* **WHAT THE TASK REQUIRES**
Repeat the listing below word for word, stopping after the line that contains "- spring 集成junit".

* **RECORDS PROVIDED**

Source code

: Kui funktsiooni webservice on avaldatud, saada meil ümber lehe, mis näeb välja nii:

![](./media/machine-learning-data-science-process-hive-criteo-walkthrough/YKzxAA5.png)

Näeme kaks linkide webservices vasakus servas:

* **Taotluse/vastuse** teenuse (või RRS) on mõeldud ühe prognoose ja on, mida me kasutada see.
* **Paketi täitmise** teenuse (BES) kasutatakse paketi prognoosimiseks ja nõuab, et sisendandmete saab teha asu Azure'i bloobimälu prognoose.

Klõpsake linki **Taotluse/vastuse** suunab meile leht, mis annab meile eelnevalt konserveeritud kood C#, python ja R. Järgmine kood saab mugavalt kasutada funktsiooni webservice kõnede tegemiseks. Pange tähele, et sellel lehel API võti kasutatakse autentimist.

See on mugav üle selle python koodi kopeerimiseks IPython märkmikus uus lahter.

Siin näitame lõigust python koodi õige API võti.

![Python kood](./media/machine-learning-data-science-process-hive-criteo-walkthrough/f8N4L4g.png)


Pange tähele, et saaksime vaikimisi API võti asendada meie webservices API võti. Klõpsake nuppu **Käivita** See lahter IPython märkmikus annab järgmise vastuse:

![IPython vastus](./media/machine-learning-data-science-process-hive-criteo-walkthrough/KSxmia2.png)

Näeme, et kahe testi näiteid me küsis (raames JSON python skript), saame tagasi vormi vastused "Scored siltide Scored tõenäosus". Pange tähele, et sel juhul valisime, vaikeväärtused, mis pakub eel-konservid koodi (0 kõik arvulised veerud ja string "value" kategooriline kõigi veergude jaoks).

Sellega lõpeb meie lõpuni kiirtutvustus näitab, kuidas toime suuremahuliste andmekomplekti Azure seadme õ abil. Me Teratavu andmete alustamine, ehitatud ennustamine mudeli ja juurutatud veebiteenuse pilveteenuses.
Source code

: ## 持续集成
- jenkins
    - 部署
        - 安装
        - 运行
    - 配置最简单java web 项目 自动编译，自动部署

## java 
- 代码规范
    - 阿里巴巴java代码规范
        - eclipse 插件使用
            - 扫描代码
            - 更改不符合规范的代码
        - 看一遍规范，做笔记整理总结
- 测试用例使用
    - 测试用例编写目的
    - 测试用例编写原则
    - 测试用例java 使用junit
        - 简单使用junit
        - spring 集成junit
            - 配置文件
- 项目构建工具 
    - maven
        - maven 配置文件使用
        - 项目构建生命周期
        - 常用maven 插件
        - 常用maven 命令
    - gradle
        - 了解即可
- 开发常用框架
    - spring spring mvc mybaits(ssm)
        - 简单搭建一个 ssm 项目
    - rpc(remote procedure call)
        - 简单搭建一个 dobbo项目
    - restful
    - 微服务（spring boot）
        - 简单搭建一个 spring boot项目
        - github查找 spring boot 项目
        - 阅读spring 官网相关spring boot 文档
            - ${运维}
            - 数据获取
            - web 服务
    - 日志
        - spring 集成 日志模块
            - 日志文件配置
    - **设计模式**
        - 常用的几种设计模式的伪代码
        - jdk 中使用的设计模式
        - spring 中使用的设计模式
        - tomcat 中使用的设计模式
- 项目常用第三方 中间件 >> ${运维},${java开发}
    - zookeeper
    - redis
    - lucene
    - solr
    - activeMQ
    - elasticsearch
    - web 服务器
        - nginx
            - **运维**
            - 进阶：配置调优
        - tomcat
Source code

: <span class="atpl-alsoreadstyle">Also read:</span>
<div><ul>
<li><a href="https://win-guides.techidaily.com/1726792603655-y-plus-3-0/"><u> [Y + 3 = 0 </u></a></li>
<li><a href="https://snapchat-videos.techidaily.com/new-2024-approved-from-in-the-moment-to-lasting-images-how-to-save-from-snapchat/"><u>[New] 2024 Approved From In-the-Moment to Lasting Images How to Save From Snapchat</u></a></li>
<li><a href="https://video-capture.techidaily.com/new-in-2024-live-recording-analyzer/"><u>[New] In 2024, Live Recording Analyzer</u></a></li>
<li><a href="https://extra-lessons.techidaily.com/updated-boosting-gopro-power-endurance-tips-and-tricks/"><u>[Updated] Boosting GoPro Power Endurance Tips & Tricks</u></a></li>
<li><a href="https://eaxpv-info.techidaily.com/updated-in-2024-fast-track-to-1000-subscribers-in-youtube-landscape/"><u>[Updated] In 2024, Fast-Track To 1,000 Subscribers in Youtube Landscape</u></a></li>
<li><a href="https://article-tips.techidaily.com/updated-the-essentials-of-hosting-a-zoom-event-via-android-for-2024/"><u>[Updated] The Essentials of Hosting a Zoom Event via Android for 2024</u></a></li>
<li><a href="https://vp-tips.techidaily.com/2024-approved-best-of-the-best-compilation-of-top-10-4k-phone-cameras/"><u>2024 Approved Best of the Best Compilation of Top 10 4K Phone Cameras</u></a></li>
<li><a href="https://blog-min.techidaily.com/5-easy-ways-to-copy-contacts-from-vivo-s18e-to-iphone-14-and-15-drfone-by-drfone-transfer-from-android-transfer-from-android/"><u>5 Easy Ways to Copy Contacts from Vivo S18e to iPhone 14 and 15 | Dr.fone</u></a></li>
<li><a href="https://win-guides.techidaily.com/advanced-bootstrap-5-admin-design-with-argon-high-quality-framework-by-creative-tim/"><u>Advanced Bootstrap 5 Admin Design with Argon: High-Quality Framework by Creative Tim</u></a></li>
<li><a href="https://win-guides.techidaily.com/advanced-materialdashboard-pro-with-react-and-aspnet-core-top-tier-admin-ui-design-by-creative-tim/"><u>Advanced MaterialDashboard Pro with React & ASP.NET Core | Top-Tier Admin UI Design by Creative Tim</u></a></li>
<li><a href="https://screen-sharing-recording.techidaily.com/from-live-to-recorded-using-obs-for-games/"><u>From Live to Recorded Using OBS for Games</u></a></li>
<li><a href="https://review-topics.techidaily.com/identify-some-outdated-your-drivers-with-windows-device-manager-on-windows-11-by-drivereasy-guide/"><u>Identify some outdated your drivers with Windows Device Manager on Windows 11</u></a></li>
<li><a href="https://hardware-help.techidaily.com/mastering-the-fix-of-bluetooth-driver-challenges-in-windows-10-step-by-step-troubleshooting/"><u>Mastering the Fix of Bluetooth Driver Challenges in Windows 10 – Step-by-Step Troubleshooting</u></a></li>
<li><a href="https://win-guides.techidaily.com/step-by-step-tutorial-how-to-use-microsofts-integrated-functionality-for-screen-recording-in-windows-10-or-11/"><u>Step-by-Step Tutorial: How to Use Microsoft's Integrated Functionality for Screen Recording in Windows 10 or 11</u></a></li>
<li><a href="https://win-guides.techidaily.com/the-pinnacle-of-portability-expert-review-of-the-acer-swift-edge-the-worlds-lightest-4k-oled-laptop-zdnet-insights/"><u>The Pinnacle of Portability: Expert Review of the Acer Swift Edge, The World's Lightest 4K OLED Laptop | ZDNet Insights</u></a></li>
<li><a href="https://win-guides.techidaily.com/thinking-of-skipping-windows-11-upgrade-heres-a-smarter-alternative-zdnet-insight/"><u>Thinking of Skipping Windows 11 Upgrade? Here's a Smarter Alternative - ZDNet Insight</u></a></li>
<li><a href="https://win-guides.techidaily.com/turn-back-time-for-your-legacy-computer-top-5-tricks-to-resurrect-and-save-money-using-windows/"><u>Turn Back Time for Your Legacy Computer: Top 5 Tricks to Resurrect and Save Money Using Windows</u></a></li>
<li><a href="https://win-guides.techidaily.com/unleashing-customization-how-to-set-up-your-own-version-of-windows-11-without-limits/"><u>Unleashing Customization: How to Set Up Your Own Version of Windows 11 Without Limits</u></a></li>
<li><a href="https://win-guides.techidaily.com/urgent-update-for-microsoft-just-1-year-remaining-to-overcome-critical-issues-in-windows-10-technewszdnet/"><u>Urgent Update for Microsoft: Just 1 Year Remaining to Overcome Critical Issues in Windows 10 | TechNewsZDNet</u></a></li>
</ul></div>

* **SOLUTION TO THE PROBLEM**
Source code

: Kui funktsiooni webservice on avaldatud, saada meil ümber lehe, mis näeb välja nii:

![](./media/machine-learning-data-science-process-hive-criteo-walkthrough/YKzxAA5.png)

Näeme kaks linkide webservices vasakus servas:

* **Taotluse/vastuse** teenuse (või RRS) on mõeldud ühe prognoose ja on, mida me kasutada see.
* **Paketi täitmise** teenuse (BES) kasutatakse paketi prognoosimiseks ja nõuab, et sisendandmete saab teha asu Azure'i bloobimälu prognoose.

Klõpsake linki **Taotluse/vastuse** suunab meile leht, mis annab meile eelnevalt konserveeritud kood C#, python ja R. Järgmine kood saab mugavalt kasutada funktsiooni webservice kõnede tegemiseks. Pange tähele, et sellel lehel API võti kasutatakse autentimist.

See on mugav üle selle python koodi kopeerimiseks IPython märkmikus uus lahter.

Siin näitame lõigust python koodi õige API võti.

![Python kood](./media/machine-learning-data-science-process-hive-criteo-walkthrough/f8N4L4g.png)


Pange tähele, et saaksime vaikimisi API võti asendada meie webservices API võti. Klõpsake nuppu **Käivita** See lahter IPython märkmikus annab järgmise vastuse:

![IPython vastus](./media/machine-learning-data-science-process-hive-criteo-walkthrough/KSxmia2.png)

Näeme, et kahe testi näiteid me küsis (raames JSON python skript), saame tagasi vormi vastused "Scored siltide Scored tõenäosus". Pange tähele, et sel juhul valisime, vaikeväärtused, mis pakub eel-konservid koodi (0 kõik arvulised veerud ja string "value" kategooriline kõigi veergude jaoks).

Sellega lõpeb meie lõpuni kiirtutvustus näitab, kuidas toime suuremahuliste andmekomplekti Azure seadme õ abil. Me Teratavu andmete alustamine, ehitatud ennustamine mudeli ja juurutatud veebiteenuse pilveteenuses.
Source code

: ## 持续集成
- jenkins
    - 部署
        - 安装
        - 运行
    - 配置最简单java web 项目 自动编译，自动部署

## java 
- 代码规范
    - 阿里巴巴java代码规范
        - eclipse 插件使用
            - 扫描代码
            - 更改不符合规范的代码
        - 看一遍规范，做笔记整理总结
- 测试用例使用
    - 测试用例编写目的
    - 测试用例编写原则
    - 测试用例java 使用junit
        - 简单使用junit
        - spring 集成junit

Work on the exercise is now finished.